The stamp that the immigration official at Dulles Airport put in my passport was good for a year, to cover the period it took for my green card to arrive. After that, I had to apply for the two year temporary status to be converted to the full status. Although my husband and I had been interviewed at the American Embassy in Johannesburg by a diplomat, we had not been subjected to one of those invasive grillings so amusingly portrayed in the film, “Green Card”, with Andie MacDowell and Gerard Depardieu, when every intimate detail is picked apart. Instead, because we had not, at this time, been married for more than two years, they took the precaution of conferring temporary status for two years to be sure that this was not one of those marriages of convenience for me to get a green card.
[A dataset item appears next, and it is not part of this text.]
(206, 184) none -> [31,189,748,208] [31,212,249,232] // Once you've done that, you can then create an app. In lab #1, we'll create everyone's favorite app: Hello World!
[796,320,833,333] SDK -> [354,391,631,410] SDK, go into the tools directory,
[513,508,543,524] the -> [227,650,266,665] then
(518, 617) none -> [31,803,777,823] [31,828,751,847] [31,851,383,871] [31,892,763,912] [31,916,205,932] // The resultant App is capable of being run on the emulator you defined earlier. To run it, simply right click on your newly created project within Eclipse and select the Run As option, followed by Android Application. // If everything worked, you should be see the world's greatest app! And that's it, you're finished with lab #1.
In due course, after more forms, bureaucracy and fees, my permanent green card was granted.
As the spouse of an American citizen I was on the “fast track” so I applied for US citizenship as soon as I had been in the country for three years. This entailed more bureaucracy, of course, and a fairly stringent test (covering some aspects of US history and constitution that even native-born Americans didn’t know!) eventually leading to a thrilling swearing-in ceremony in May 2001. I lost no time in applying for an American passport and, when it came – unobtrusively in the mail one day – I was alone, and remember just hugging it to my chest in a transport of delight.
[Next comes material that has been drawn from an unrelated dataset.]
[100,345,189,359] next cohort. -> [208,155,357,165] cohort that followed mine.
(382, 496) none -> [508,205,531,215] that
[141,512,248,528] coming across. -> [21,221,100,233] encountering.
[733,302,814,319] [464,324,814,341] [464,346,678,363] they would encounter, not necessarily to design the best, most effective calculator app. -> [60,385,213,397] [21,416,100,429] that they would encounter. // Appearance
The whole process, from the decision to immigrate to being a fully fledge American citizen with a United States passport, had taken over five years, with many emotional ups and downs, to say nothing of the dogged perseverance that one needs when dealing with red tape. This is about as streamlined as it can get, however, and I can only imagine how overwhelming it must be for those living “in the shadows” as they call it, with a language barrier to complicate the issues.
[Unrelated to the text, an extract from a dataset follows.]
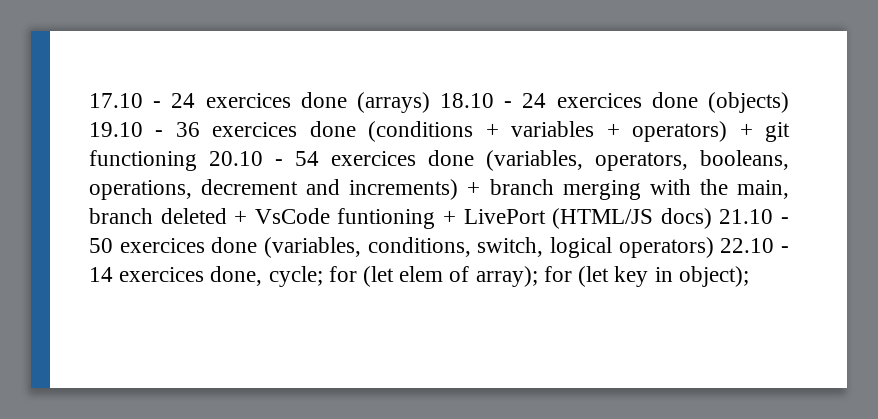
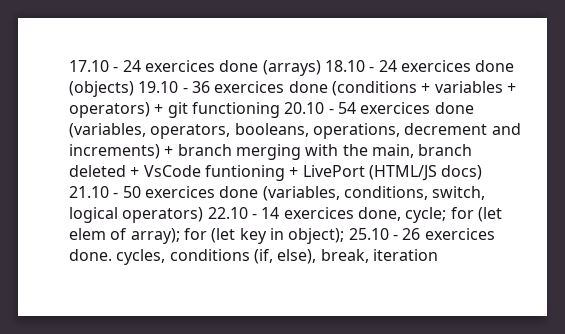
(749, 276) none -> [348,228,495,240] [69,249,438,265] 25.10 - 26 exercices done. cycles, conditions (if, else), break, iteration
The President is right: something has to be done to stem the tide of illegal immigrants, but it must also be possible for legitimate immigrants to have the right to continue the tradition of America being a nation of immigrants. When I became a citizen, the judge who swore us in urged us to assimilate on the one hand but never to lose what we brought from our native countries because it was that which contributed to the richness of the American society. Yet, even for me, who had it comparatively easy, the process has been complicated, at times almost overwhelmingly so.
Let’s hope that this, finally, is the administration that has the will and the support to be able to find the right balance and do something to ameliorate the fractured system.